**TASK PROMPT:** If a line in the records below includes the word "format", count it, then give the total and nothing else.

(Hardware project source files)
★ ★ ★ ★ ★ ★ ★
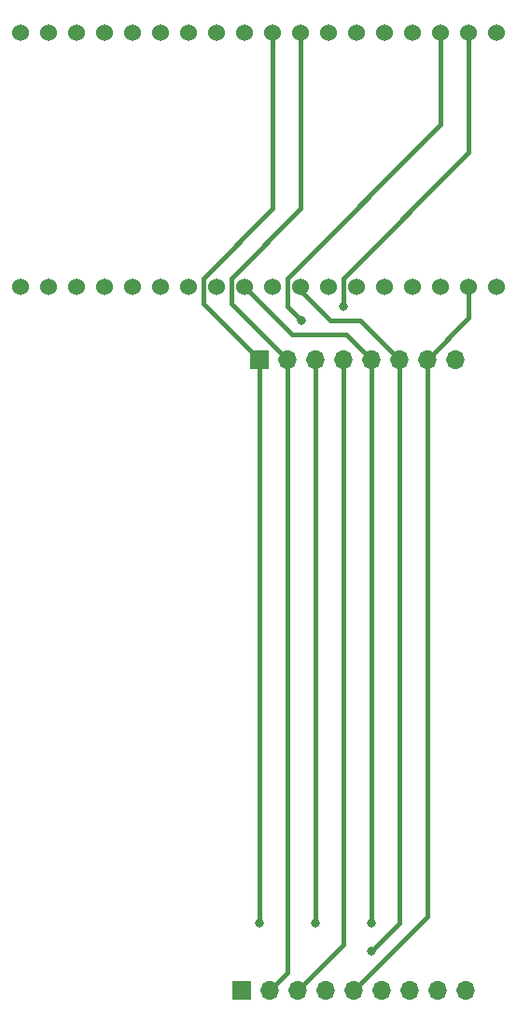
<source format=gbr>
%TF.GenerationSoftware,KiCad,Pcbnew,7.0.7*%
%TF.CreationDate,2023-08-30T00:42:08-04:00*%
%TF.ProjectId,Lora_Keypad,4c6f7261-5f4b-4657-9970-61642e6b6963,rev?*%
%TF.SameCoordinates,Original*%
%TF.FileFunction,Copper,L2,Bot*%
%TF.FilePolarity,Positive*%
%FSLAX46Y46*%
G04 Gerber Fmt 4.6, Leading zero omitted, Abs format (unit mm)*
G04 Created by KiCad (PCBNEW 7.0.7) date 2023-08-30 00:42:08*
%MOMM*%
%LPD*%
G01*
G04 APERTURE LIST*
%TA.AperFunction,ComponentPad*%
%ADD10R,1.700000X1.700000*%
%TD*%
%TA.AperFunction,ComponentPad*%
%ADD11O,1.700000X1.700000*%
%TD*%
%TA.AperFunction,ComponentPad*%
%ADD12C,1.524000*%
%TD*%
%TA.AperFunction,ViaPad*%
%ADD13C,0.800000*%
%TD*%
%TA.AperFunction,Conductor*%
%ADD14C,0.400000*%
%TD*%
G04 APERTURE END LIST*
D10*
%TO.P,U2,A1,C1*%
%TO.N,C1*%
X137160000Y-79760000D03*
D11*
%TO.P,U2,A2,C2*%
%TO.N,C2*%
X139700000Y-79760000D03*
%TO.P,U2,A3,C3*%
%TO.N,C3*%
X142240000Y-79760000D03*
%TO.P,U2,A4,R1*%
%TO.N,R1*%
X144780000Y-79760000D03*
%TO.P,U2,A5,R2*%
%TO.N,R2*%
X147320000Y-79760000D03*
%TO.P,U2,A6,R3*%
%TO.N,R3*%
X149860000Y-79760000D03*
%TO.P,U2,A7,R4*%
%TO.N,R4*%
X152400000Y-79760000D03*
%TO.P,U2,A8,NC*%
%TO.N,unconnected-(U2-NC-PadA8)*%
X154940000Y-79760000D03*
D10*
%TO.P,U2,B1,NC*%
%TO.N,unconnected-(U2-NC-PadB1)*%
X135572500Y-136910000D03*
D11*
%TO.P,U2,B2,C2*%
%TO.N,C2*%
X138112500Y-136910000D03*
%TO.P,U2,B3,R1*%
%TO.N,R1*%
X140652500Y-136910000D03*
%TO.P,U2,B4,C1*%
%TO.N,C1*%
X143192500Y-136910000D03*
%TO.P,U2,B5,R4*%
%TO.N,R4*%
X145732500Y-136910000D03*
%TO.P,U2,B6,C3*%
%TO.N,C3*%
X148272500Y-136910000D03*
%TO.P,U2,B7,R3*%
%TO.N,R3*%
X150812500Y-136910000D03*
%TO.P,U2,B8,R2*%
%TO.N,R2*%
X153352500Y-136910000D03*
%TO.P,U2,B9,NC*%
%TO.N,unconnected-(U2-NC-PadB9)*%
X155892500Y-136910000D03*
%TD*%
D12*
%TO.P,U1,1,GND*%
%TO.N,unconnected-(U1-GND-Pad1)*%
X115540000Y-73130000D03*
%TO.P,U1,2,5V*%
%TO.N,unconnected-(U1-5V-Pad2)*%
X118080000Y-73130000D03*
%TO.P,U1,3,3V3*%
%TO.N,unconnected-(U1-3V3-Pad3)*%
X120620000Y-73130000D03*
%TO.P,U1,4,GND*%
%TO.N,unconnected-(U1-GND-Pad4)*%
X123160000Y-73130000D03*
%TO.P,U1,5,U0_RX/GPIO3*%
%TO.N,unconnected-(U1-U0_RX{slash}GPIO3-Pad5)*%
X125700000Y-73130000D03*
%TO.P,U1,6,U0_TX/GPIO1*%
%TO.N,unconnected-(U1-U0_TX{slash}GPIO1-Pad6)*%
X128240000Y-73130000D03*
%TO.P,U1,7,RST*%
%TO.N,unconnected-(U1-RST-Pad7)*%
X130780000Y-73130000D03*
%TO.P,U1,8,PRG_BUTTON/TOUCH1/ADC2_1/GPIO0*%
%TO.N,unconnected-(U1-PRG_BUTTON{slash}TOUCH1{slash}ADC2_1{slash}GPIO0-Pad8)*%
X133320000Y-73130000D03*
%TO.P,U1,9,U0_RTS/V_SPI_WP/SCL/GPIO22*%
%TO.N,R2*%
X135860000Y-73130000D03*
%TO.P,U1,10,LORA_MISO/U0_CTS/V_SPI_Q/GPIO19*%
%TO.N,unconnected-(U1-LORA_MISO{slash}U0_CTS{slash}V_SPI_Q{slash}GPIO19-Pad10)*%
X138400000Y-73130000D03*
%TO.P,U1,11,V_SPI_D/GPIO23*%
%TO.N,R3*%
X140940000Y-73130000D03*
%TO.P,U1,12,LORA_CS/V_SPI_CLK/GPIO18*%
%TO.N,unconnected-(U1-LORA_CS{slash}V_SPI_CLK{slash}GPIO18-Pad12)*%
X143480000Y-73130000D03*
%TO.P,U1,13,LORA_SCK/V_SPI_CS0/GPIO5*%
%TO.N,unconnected-(U1-LORA_SCK{slash}V_SPI_CS0{slash}GPIO5-Pad13)*%
X146020000Y-73130000D03*
%TO.P,U1,14,OLED_SCL/TOUCH3/HSPI_CS0/ADC2_3/GPIO15*%
%TO.N,unconnected-(U1-OLED_SCL{slash}TOUCH3{slash}HSPI_CS0{slash}ADC2_3{slash}GPIO15-Pad14)*%
X148560000Y-73130000D03*
%TO.P,U1,15,TOUCH2/HSPI_WP/ADC2_2/GPIO2*%
%TO.N,unconnected-(U1-TOUCH2{slash}HSPI_WP{slash}ADC2_2{slash}GPIO2-Pad15)*%
X151100000Y-73130000D03*
%TO.P,U1,16,OLED_SDA/TOUCH0/HSPI_HD/ADC2_0/GPIO4*%
%TO.N,unconnected-(U1-OLED_SDA{slash}TOUCH0{slash}HSPI_HD{slash}ADC2_0{slash}GPIO4-Pad16)*%
X153640000Y-73130000D03*
%TO.P,U1,17,U2_TX/GPIO17*%
%TO.N,R4*%
X156180000Y-73130000D03*
%TO.P,U1,18,OLED_RST/U2_RX/GPIO16*%
%TO.N,unconnected-(U1-OLED_RST{slash}U2_RX{slash}GPIO16-Pad18)*%
X158720000Y-73130000D03*
%TO.P,U1,19,V_SPI_HD/SDA/GPIO21*%
%TO.N,unconnected-(U1-V_SPI_HD{slash}SDA{slash}GPIO21-Pad19)*%
X158720000Y-50100000D03*
%TO.P,U1,20,TOUCH4/ADC2_4/GPIO13*%
%TO.N,R1*%
X156180000Y-50100000D03*
%TO.P,U1,21,TOUCH5/ADC2_5/GPIO12*%
%TO.N,C3*%
X153640000Y-50100000D03*
%TO.P,U1,22,LORA_RST/TOUCH6/ADC2_6/GPIO14*%
%TO.N,unconnected-(U1-LORA_RST{slash}TOUCH6{slash}ADC2_6{slash}GPIO14-Pad22)*%
X151100000Y-50100000D03*
%TO.P,U1,23,LORA_MOSI/TOUCH7/ADC2_7/GPIO27*%
%TO.N,unconnected-(U1-LORA_MOSI{slash}TOUCH7{slash}ADC2_7{slash}GPIO27-Pad23)*%
X148560000Y-50100000D03*
%TO.P,U1,24,LORA_DIO0/DAC1/ADC2_9/GPIO26*%
%TO.N,unconnected-(U1-LORA_DIO0{slash}DAC1{slash}ADC2_9{slash}GPIO26-Pad24)*%
X146020000Y-50100000D03*
%TO.P,U1,25,LED/DAC2/ADC2_8/GPIO25*%
%TO.N,unconnected-(U1-LED{slash}DAC2{slash}ADC2_8{slash}GPIO25-Pad25)*%
X143480000Y-50100000D03*
%TO.P,U1,26,LORA_DIO1/XTAL32/TOUCH8/ADC1_5/GPIO33*%
%TO.N,C2*%
X140940000Y-50100000D03*
%TO.P,U1,27,LORA_DIO2/XTAL32/TOUCH9/ADC1_4/GPIO32*%
%TO.N,C1*%
X138400000Y-50100000D03*
%TO.P,U1,28,ADC1_7/GPIO35*%
%TO.N,unconnected-(U1-ADC1_7{slash}GPIO35-Pad28)*%
X135860000Y-50100000D03*
%TO.P,U1,29,ADC1_6/GPIO34*%
%TO.N,unconnected-(U1-ADC1_6{slash}GPIO34-Pad29)*%
X133320000Y-50100000D03*
%TO.P,U1,30,ADC1_3/GPIO39*%
%TO.N,unconnected-(U1-ADC1_3{slash}GPIO39-Pad30)*%
X130780000Y-50100000D03*
%TO.P,U1,31,ADC1_2/GPIO38*%
%TO.N,unconnected-(U1-ADC1_2{slash}GPIO38-Pad31)*%
X128240000Y-50100000D03*
%TO.P,U1,32,ADC1_1/GPIO37*%
%TO.N,unconnected-(U1-ADC1_1{slash}GPIO37-Pad32)*%
X125700000Y-50100000D03*
%TO.P,U1,33,ADC1_0/GPIO36*%
%TO.N,unconnected-(U1-ADC1_0{slash}GPIO36-Pad33)*%
X123160000Y-50100000D03*
%TO.P,U1,34,3V3*%
%TO.N,unconnected-(U1-3V3-Pad34)*%
X120620000Y-50100000D03*
%TO.P,U1,35,5V*%
%TO.N,unconnected-(U1-5V-Pad35)*%
X118080000Y-50100000D03*
%TO.P,U1,36,GND*%
%TO.N,unconnected-(U1-GND-Pad36)*%
X115540000Y-50100000D03*
%TD*%
D13*
%TO.N,R3*%
X147320000Y-133350000D03*
%TO.N,R2*%
X147320000Y-130810000D03*
%TO.N,C1*%
X137160000Y-130810000D03*
%TO.N,R1*%
X144780000Y-74930000D03*
%TO.N,C3*%
X140970000Y-76200000D03*
X142240000Y-130810000D03*
%TD*%
D14*
%TO.N,R4*%
X152400000Y-130242500D02*
X145732500Y-136910000D01*
%TO.N,R3*%
X149860000Y-130810000D02*
X147320000Y-133350000D01*
X149860000Y-79760000D02*
X149860000Y-130810000D01*
%TO.N,C1*%
X137160000Y-79760000D02*
X137160000Y-130810000D01*
%TO.N,R2*%
X140200000Y-77470000D02*
X135860000Y-73130000D01*
X145030000Y-77470000D02*
X140200000Y-77470000D01*
X147320000Y-79760000D02*
X147320000Y-130810000D01*
X147320000Y-79760000D02*
X145030000Y-77470000D01*
%TO.N,R3*%
X140940000Y-73505000D02*
X143635000Y-76200000D01*
X146300000Y-76200000D02*
X149860000Y-79760000D01*
X140940000Y-73130000D02*
X140940000Y-73505000D01*
X143635000Y-76200000D02*
X146300000Y-76200000D01*
%TO.N,R4*%
X152400000Y-79760000D02*
X156180000Y-75980000D01*
X156180000Y-75980000D02*
X156180000Y-73130000D01*
X152400000Y-79760000D02*
X152400000Y-130242500D01*
%TO.N,R1*%
X156180000Y-60990000D02*
X144780000Y-72390000D01*
X156180000Y-50100000D02*
X156180000Y-60990000D01*
X144780000Y-79760000D02*
X144780000Y-132782500D01*
X144780000Y-132782500D02*
X140652500Y-136910000D01*
X144780000Y-72390000D02*
X144780000Y-74930000D01*
%TO.N,C3*%
X153640000Y-50100000D02*
X153640000Y-58450000D01*
X142240000Y-79760000D02*
X142240000Y-130810000D01*
X153640000Y-58450000D02*
X139700000Y-72390000D01*
X139700000Y-74930000D02*
X140970000Y-76200000D01*
X139700000Y-72390000D02*
X139700000Y-74930000D01*
%TO.N,C2*%
X134620000Y-72390000D02*
X134620000Y-74680000D01*
X140940000Y-50100000D02*
X140940000Y-66070000D01*
X134620000Y-74680000D02*
X139700000Y-79760000D01*
X139700000Y-135322500D02*
X138112500Y-136910000D01*
X139700000Y-79760000D02*
X139700000Y-135322500D01*
X140940000Y-66070000D02*
X134620000Y-72390000D01*
%TO.N,C1*%
X137160000Y-79760000D02*
X132080000Y-74680000D01*
X132080000Y-72390000D02*
X138400000Y-66070000D01*
X138400000Y-66070000D02*
X138400000Y-50100000D01*
X132080000Y-74680000D02*
X132080000Y-72390000D01*
%TD*%
M02*

</source>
★ ★ ★ ★ ★ ★ ★
**EXERCISE OUTPUT:** 2